# Central FL Check-In



## JeffWard

I know Baldys on the Sunrise Coast, and there's a few on the Sunset Coast...

Who's in the Orlando area? (besides me)

JeffWard


----------



## Rustycompass

*Was ...*



JeffWard said:


> I know Baldys on the Sunrise Coast, and there's a few on the Sunset Coast...
> 
> Who's in the Orlando area? (besides me)
> 
> JeffWard


 I was born @ Patricks Airforce Base & raised in Central Florida / Orlando ... but we moved up to Tallahasse 2 years ago.


----------



## Baldy

Yep! Were still on the right coast and got both feet above the ground. :smt028


----------



## doug nfla

The Hills are alive in Mt.
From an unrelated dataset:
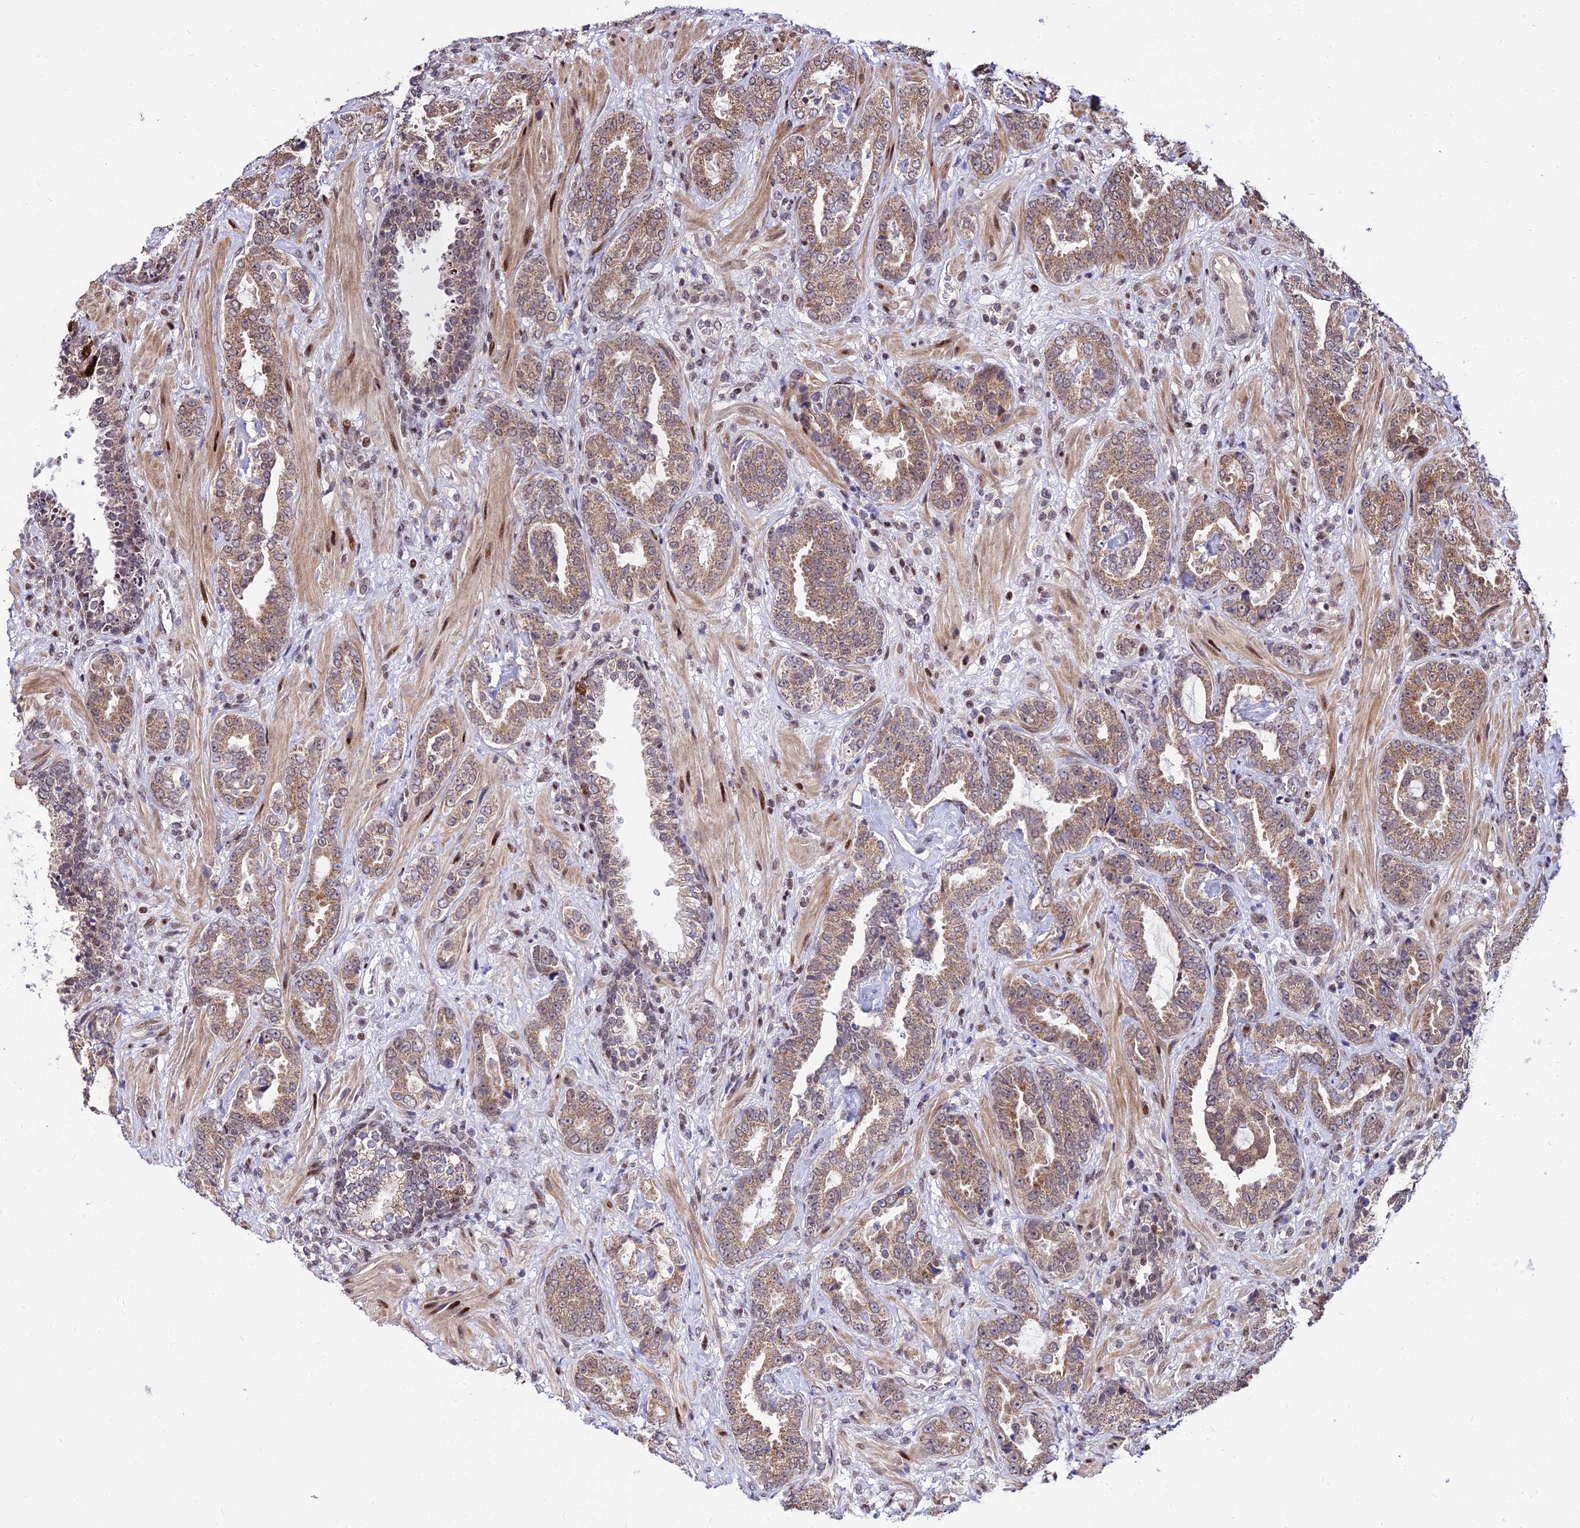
{"staining": {"intensity": "moderate", "quantity": ">75%", "location": "cytoplasmic/membranous"}, "tissue": "prostate cancer", "cell_type": "Tumor cells", "image_type": "cancer", "snomed": [{"axis": "morphology", "description": "Adenocarcinoma, High grade"}, {"axis": "topography", "description": "Prostate"}], "caption": "Moderate cytoplasmic/membranous staining is appreciated in approximately >75% of tumor cells in prostate high-grade adenocarcinoma.", "gene": "CIB3", "patient": {"sex": "male", "age": 71}}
Dora - new to the forums - 8 years in c-fla


----------



## drummin man 627

I saw your other post. Welcome. I'm a transplant from New Jersey. Been here since Dec. 2oo2. 
I love it here in "paradise".


----------



## bill5074

Welcome!!!! I live on the west coast in the Crystal River area, but work in Orlando!!


----------



## Unhinged

Hello,

Moved to Tampa in 1980, Moved to Inverness in 1986, Moved to Orlando in 1990, Moved to St. Cloud 2000.

Gotta love Central Florida...:smt170


----------



## SGTRick1775

Orlandos traffic's too crazy, I'll stay in the beautiful space coast.


----------



## DarrylS

*Hudson, Florida checkin' in*

...Moved to Florida 8 years ago. Sure has changed in those 8 short years...I'm on the coast around 50 miles north of Tampa...:smt039


----------



## Method

JeffWard said:


> I know Baldys on the Sunrise Coast, and there's a few on the Sunset Coast...
> 
> Who's in the Orlando area? (besides me)
> 
> JeffWard


I'm in the Orlando area. Born in Winter Park, raised in Casselberry and now currently residing right next door to Baldwin Park.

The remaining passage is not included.